Asahi Linux’s new “flagship” distro for M-series Macs is a Fedora Remix
Asahi Linux, the project aiming to bring a fully functional Linux system to Apple computers running on that company’s own M-series chips, has announced that its new “flagship distro” is Fedora Asahi Remix.
As announced at Fedora’s Flock conference this week in Cork, Ireland, (and on Asahi Linux’s blog), the Fedora Asahi Remix should be officially released by the end of August 2023. You can try it out now, but you should “expect rough spots (or even complete breakage).”
The new distro will be “upstream-first,” sending as many of its bespoke M-series tools back to Fedora’s mainline offerings as possible.

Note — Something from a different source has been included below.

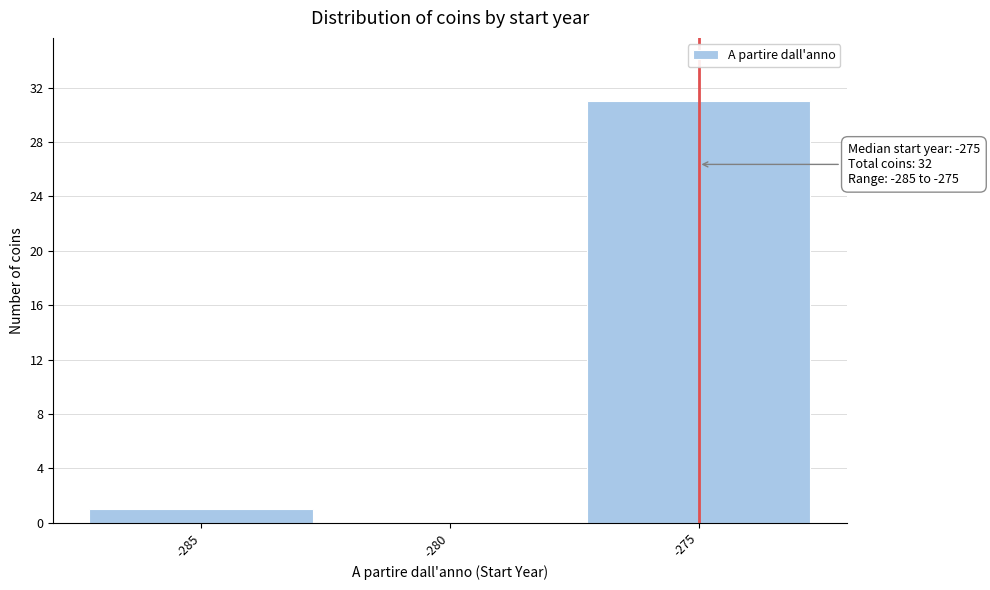

Over which range of the x-axis is the bar tallest?

-277.5 to -272.5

Hector Martin, writing on Asahi Linux’s blog, notes that the existing project based on Arch Linux was “fully downstream.” Asahi added its own package repository with scripts, forked kernel and Mesa packages, bootloader parts, and userspace support, but with “no significant involvement with upstream Arch Linux ARM or Arch Linux.” Neal Gompa from Fedora reached out to talk about integrating Asahi with Fedora after the project’s debut, and work began in late 2021. Now it’s ready to spread a bit further.
“Collaborating with distro integration experts and using distro infra(structure) like this frees us up to continue focusing on what we do best: reverse engineer hardware and develop bespoke drivers and software,” Martin writes. Integration with a well-established distribution also means that bugs in desktop ARM64 Linux, “a niche platform (until now!),” Martin writes, can be addressed more quickly.
As detailed in a talk at Flock, and in the slides from that talk, the Asahi Fedora distribution incorporates Asahi’s core work, including making various packages work with the ARM-based Mac’s somewhat unique 16K page sizes. But the upstream collaboration also allows for Asahi to offer both KDE and GNOME desktops, as well as server and minimal installs. Asahi Fedora Remix currently supports all M1 devices, the M2-based laptops, and has hardware-accelerated graphics support by default. Under development are speakers, cameras, and many video and bus features.
Along with the benefits to the developers, Mac owners curious enough to try out Linux on their system will likely experience a gentler learning curve using a Fedora-based distribution than Arch. Having jumped into Asahi every so often on an M2 MacBook Air, it’s usually not the hardware that’s an issue for me. It’s finding software packaged for not only ARM64, but ARM64 on Arch. Arch may (and should) continue to have an Asahi repository available, but I’ll be eager to give a slightly more familiar setup a glance soon enough.